Court strikes down med-mal cap

Mother sued after son was born with brain injuries

By Pat Murphy
The Daily Record Newswire
 
BOSTON (Dolan Media) — The Missouri Supreme Court has decided that the state’s $350,000 cap on non-economic damages in medical malpractice cases violates the state constitution.
“This Court holds that [the cap] is unconstitutional to the extent that it infringes on the jury’s constitutionally protected purpose of determining the amount of damages sustained by an injured party,” wrote Chief Justice Richard Teitelman in last week’s 4-3 decision in Watts v. Lester E. Cox Medical Centers.

The issue was presented in a lawsuit brought by Deborah Watts on behalf of her son, Naython. The boy was born with catastrophic brain injuries after being delivered by emergency C-section at a Cox Medical Centers hospital in Springfield on Nov. 1, 2006.

In her ensuing medical malpractice suit, Watts alleged that her son’s injuries were due to the failure of Cox doctors to respond promptly to signs of fetal distress.

A jury found Cox liable, awarding Watts $1.45 million in non-economic damages and $3.371 million in future medical damages. The trial judge reduced Watts’ non-economic damages to $350,000 pursuant to §538.210 of the Missouri Revised Statutes.

The state legislature passed the damages cap in 2005 as part of a Republican-lead effort to curb medical malpractice lawsuits.

In striking down the law, Chief Justice Teitelman turned to the Missouri Constitution’s guarantee that “the right of trial by jury as heretofore enjoyed shall remain inviolate.” According to the justice, because a cap on non-economic damages was not permitted at common law when the state’s constitution was adopted in 1820, it cannot pass muster in 2012.

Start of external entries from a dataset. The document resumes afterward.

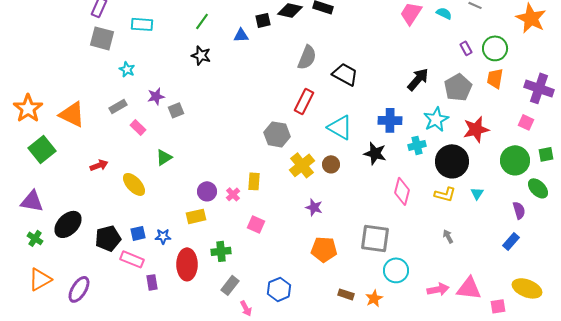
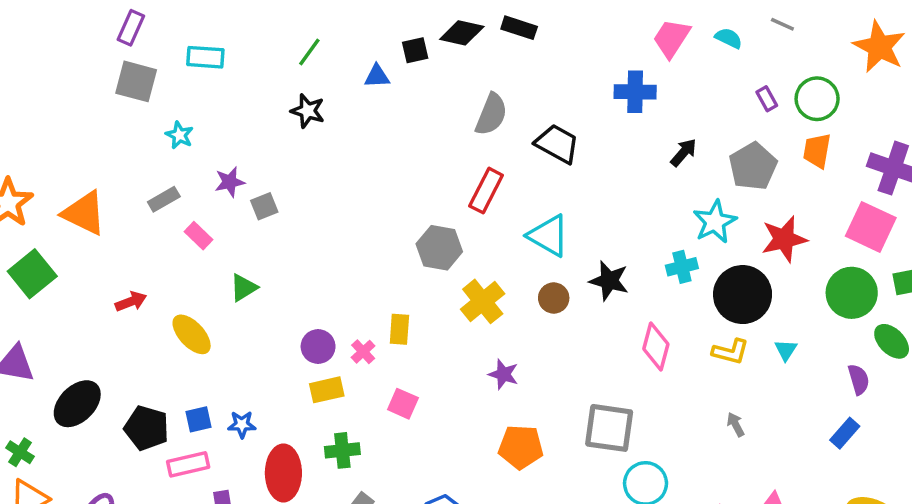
black arrow: (418, 79) -> (684, 152), size x0.7
blue cross: (390, 120) -> (635, 92), moved
pink square: (526, 122) -> (871, 227), size x1.8
brown circle: (331, 164) -> (554, 298), moved
yellow rectangle: (196, 216) -> (327, 390), moved
green cross: (35, 238) -> (20, 452), moved
black pentagon: (108, 238) -> (147, 428), turned 30
pink rectangle: (132, 259) -> (188, 464), turned -35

“Statutory caps on damages in cases in which the right to trial by jury applies necessarily changes and impairs the right of trial by jury ‘as heretofore enjoyed,’” the justice wrote. “The individual right to trial by jury cannot ‘remain inviolate’ when an injured party is deprived of the jury’s constitutionally assigned role of determining damages according to the particular facts of the case.”

Of course, the right-leaning judges on the court were appalled by this shot to the gut at the state’s tort reform efforts.

In her dissent, Judge Mary Russell, in addition to claiming that the majority was making a radical departure from the court’s precedent, complained that it was interfering with legislative prerogatives:

The majority’s distinction between the jury’s “constitutional task” and the “individual right” to a jury trial is meaningless and a distinction in name only. This argument confuses the judicial process by which claims are determined with the substance of the claims themselves. In general, the legislature is free to establish the substance of a claim, as, for instance, to allow or disallow punitive damages, but the Constitution guarantees a procedure for adjudicating that substantive claim. The right to jury trial does not limit the legislature’s authority to determine what the elements of damages shall be.